HOW TO COMPLETE THIS TASK =
Can you reproduce the listing below with "PRECIO" swapped for "PRICE", keeping everything else unchanged and leaving out the pictures?

[SUPPLIED MATERIAL — start]

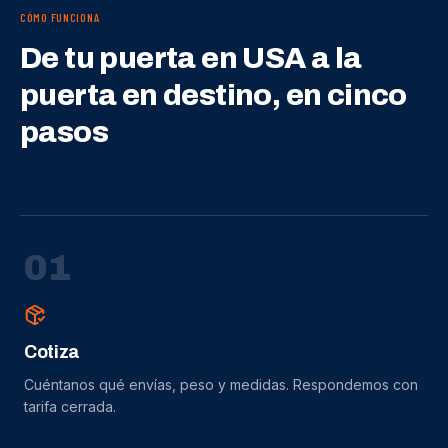
CÓMO FUNCIONA
De tu puerta en USA a la
puerta en destino, en cinco
pasos
0
1
Cotiza
Cuéntanos qué envías, peso y medidas. Respondemos con
tarifa cerrada.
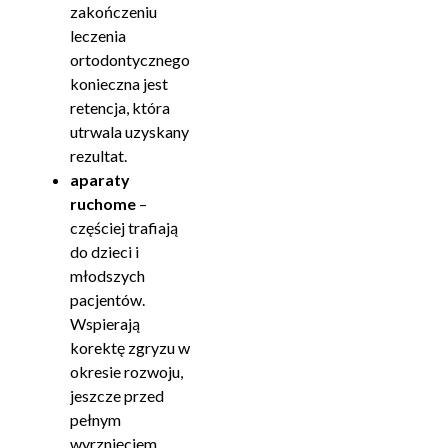
zakończeniu
leczenia
ortodontycznego
konieczna jest
retencja, która
utrwala uzyskany
rezultat.
aparaty
ruchome
–
częściej trafiają
do dzieci i
młodszych
pacjentów.
Wspierają
korektę zgryzu w
okresie rozwoju,
jeszcze przed
pełnym
wyrznięciem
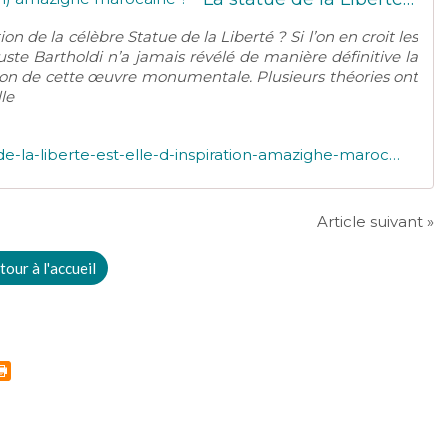
tion de la célèbre Statue de la Liberté ? Si l’on en croit les
uste Bartholdi n’a jamais révélé de manière définitive la
ption de cette œuvre monumentale. Plusieurs théories ont
lle
http://maroqueens.com/2026/02/la-statue-de-la-liberte-est-elle-d-inspiration-amazighe-marocaine.html
Article suivant »
tour à l'accueil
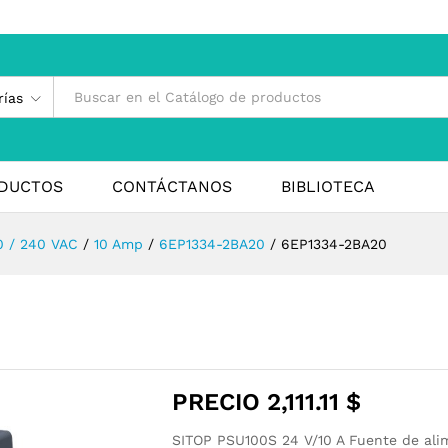
rías
DUCTOS
CONTÁCTANOS
BIBLIOTECA
0 / 240 VAC
/
10 Amp
/
6EP1334-2BA20
/
6EP1334-2BA20
PRECIO
2,111.11
$
SITOP PSU100S 24 V/10 A Fuente de alim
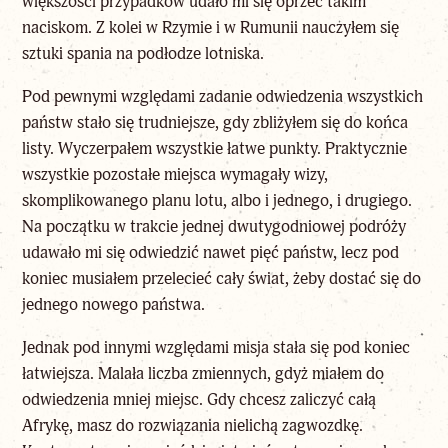
większości przypadków udało mi się oprzeć takim
naciskom. Z kolei w Rzymie i w Rumunii nauczyłem się
sztuki spania na podłodze lotniska.
Pod pewnymi względami zadanie odwiedzenia wszystkich
państw stało się trudniejsze, gdy zbliżyłem się do końca
listy. Wyczerpałem wszystkie łatwe punkty. Praktycznie
wszystkie pozostałe miejsca wymagały wizy,
skomplikowanego planu lotu, albo i jednego, i drugiego.
Na początku w trakcie jednej dwutygodniowej podróży
udawało mi się odwiedzić nawet pięć państw, lecz pod
koniec musiałem przelecieć cały świat, żeby dostać się do
jednego nowego państwa.
Jednak pod innymi względami misja stała się pod koniec
łatwiejsza. Malała liczba zmiennych, gdyż miałem do
odwiedzenia mniej miejsc. Gdy chcesz zaliczyć całą
Afrykę, masz do rozwiązania nielichą zagwozdkę.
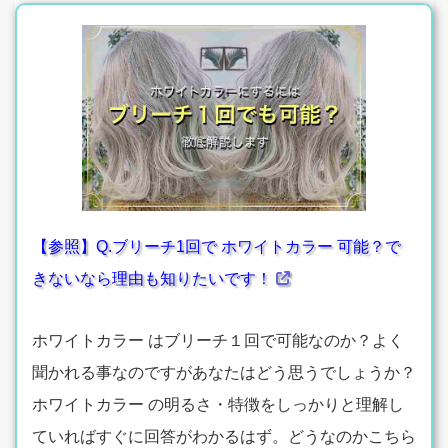
【参照】Q.ブリーチ1回で ホワイトカラー 可能？で
きないなら理由も知りたいです！
ホワイトカラー はブリーチ１回で可能なのか？よく
聞かれる事なのですがあなたはどう思うでしょうか？
ホワイトカラー の明るさ・特徴をしっかりと理解し
ていればすぐに回答がわかるはず。どうなのかこちら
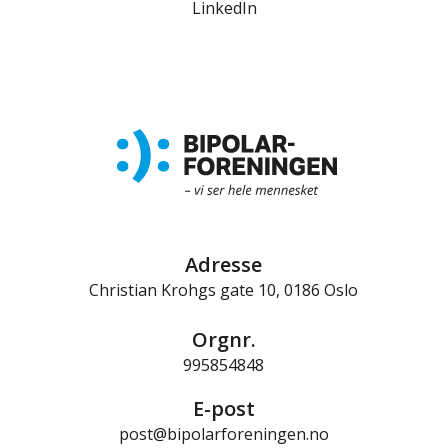
LinkedIn
Adresse
Christian Krohgs gate 10, 0186 Oslo
Orgnr.
995854848
E-post
post@bipolarforeningen.no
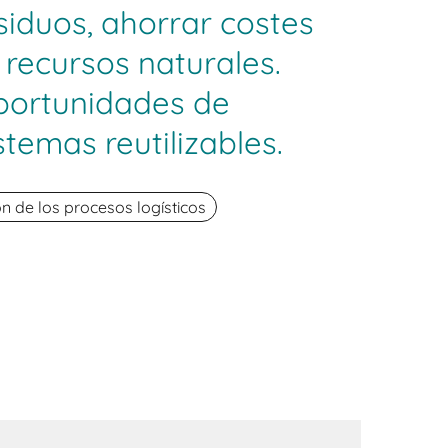
siduos, ahorrar costes
 recursos naturales.
portunidades de
stemas reutilizables.
n de los procesos logísticos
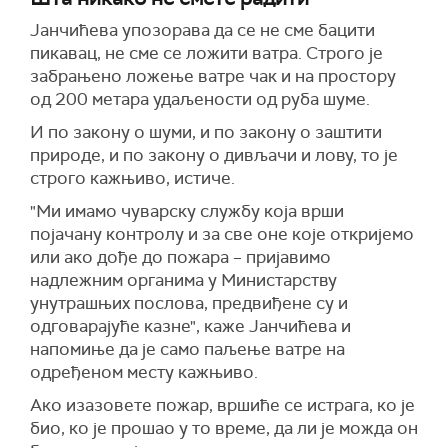
Јанчићева упозорава да се не сме бацити
пикавац, не сме се ложити ватра. Строго је
забрањено ложење ватре чак и на простору
од 200 метара
удаљен
ости од
руба шуме.
И по закону о шуми, и по закону о заштити
природе, и по закону о дивљачи и лову, то је
строго кажњиво, истиче.
"Ми имамо чуварску службу која врши
појачану контролу и за све оне које откријемо
или ако дође до пожара – пријавимо
надлежним органима у Министарству
унутрашњих послова, предвиђене су и
одговарајуће казне", каже Јанчићева и
напомиње да је само паљење ватре на
одређеном месту кажњиво.
А
ко изазовете пожар, вршиће се истрага, ко је
био, ко је прошао у то време, да ли је можда он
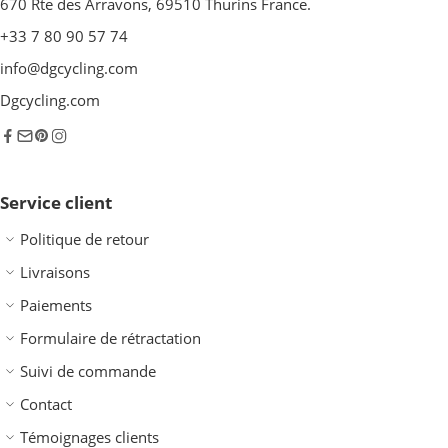
670 Rte des Arravons, 69510 Thurins France.
+33 7 80 90 57 74
info@dgcycling.com
Dgcycling.com
Service client
Politique de retour
Livraisons
Paiements
Formulaire de rétractation
Suivi de commande
Contact
Témoignages clients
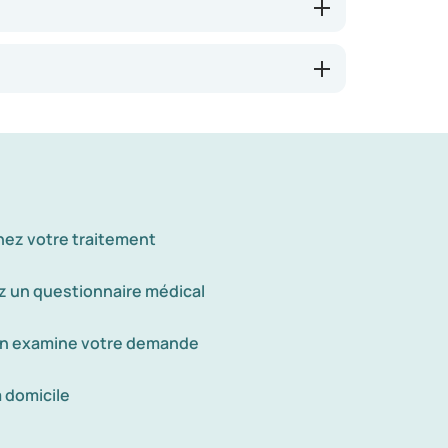
es risques pour votre santé.
nez votre traitement
 un questionnaire médical
n examine votre demande
à domicile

[SUPPLIED MATERIAL — finish]

REPLY =
CÓMO FUNCIONA
De tu puerta en USA a la
puerta en destino, en cinco
pasos
0
1
Cotiza
Cuéntanos qué envías, peso y medidas. Respondemos con
tarifa cerrada.
zakończeniu
leczenia
ortodontycznego
konieczna jest
retencja, która
utrwala uzyskany
rezultat.
aparaty
ruchome
–
częściej trafiają
do dzieci i
młodszych
pacjentów.
Wspierają
korektę zgryzu w
okresie rozwoju,
jeszcze przed
pełnym
wyrznięciem
tion de la célèbre Statue de la Liberté ? Si l’on en croit les
uste Bartholdi n’a jamais révélé de manière définitive la
ption de cette œuvre monumentale. Plusieurs théories ont
lle
http://maroqueens.com/2026/02/la-statue-de-la-liberte-est-elle-d-inspiration-amazighe-marocaine.html
Article suivant »
tour à l'accueil
rías
DUCTOS
CONTÁCTANOS
BIBLIOTECA
0 / 240 VAC
/
10 Amp
/
6EP1334-2BA20
/
6EP1334-2BA20
PRICE
2,111.11
$
SITOP PSU100S 24 V/10 A Fuente de alim
większości przypadków udało mi się oprzeć takim
naciskom. Z kolei w Rzymie i w Rumunii nauczyłem się
sztuki spania na podłodze lotniska.
Pod pewnymi względami zadanie odwiedzenia wszystkich
państw stało się trudniejsze, gdy zbliżyłem się do końca
listy. Wyczerpałem wszystkie łatwe punkty. Praktycznie
wszystkie pozostałe miejsca wymagały wizy,
skomplikowanego planu lotu, albo i jednego, i drugiego.
Na początku w trakcie jednej dwutygodniowej podróży
udawało mi się odwiedzić nawet pięć państw, lecz pod
koniec musiałem przelecieć cały świat, żeby dostać się do
jednego nowego państwa.
Jednak pod innymi względami misja stała się pod koniec
łatwiejsza. Malała liczba zmiennych, gdyż miałem do
odwiedzenia mniej miejsc. Gdy chcesz zaliczyć całą
Afrykę, masz do rozwiązania nielichą zagwozdkę.
【参照】Q.ブリーチ1回で ホワイトカラー 可能？で
きないなら理由も知りたいです！
ホワイトカラー はブリーチ１回で可能なのか？よく
聞かれる事なのですがあなたはどう思うでしょうか？
ホワイトカラー の明るさ・特徴をしっかりと理解し
ていればすぐに回答がわかるはず。どうなのかこちら
LinkedIn
Adresse
Christian Krohgs gate 10, 0186 Oslo
Orgnr.
995854848
E-post
post@bipolarforeningen.no
siduos, ahorrar costes
 recursos naturales.
portunidades de
stemas reutilizables.
n de los procesos logísticos
Јанчићева упозорава да се не сме бацити
пикавац, не сме се ложити ватра. Строго је
забрањено ложење ватре чак и на простору
од 200 метара
удаљен
ости од
руба шуме.
И по закону о шуми, и по закону о заштити
природе, и по закону о дивљачи и лову, то је
строго кажњиво, истиче.
"Ми имамо чуварску службу која врши
појачану контролу и за све оне које откријемо
или ако дође до пожара – пријавимо
надлежним органима у Министарству
унутрашњих послова, предвиђене су и
одговарајуће казне", каже Јанчићева и
напомиње да је само паљење ватре на
одређеном месту кажњиво.
А
ко изазовете пожар, вршиће се истрага, ко је
био, ко је прошао у то време, да ли је можда он
670 Rte des Arravons, 69510 Thurins France.
+33 7 80 90 57 74
info@dgcycling.com
Dgcycling.com
Service client
Politique de retour
Livraisons
Paiements
Formulaire de rétractation
Suivi de commande
Contact
Témoignages clients
es risques pour votre santé.
nez votre traitement
 un questionnaire médical
n examine votre demande
à domicile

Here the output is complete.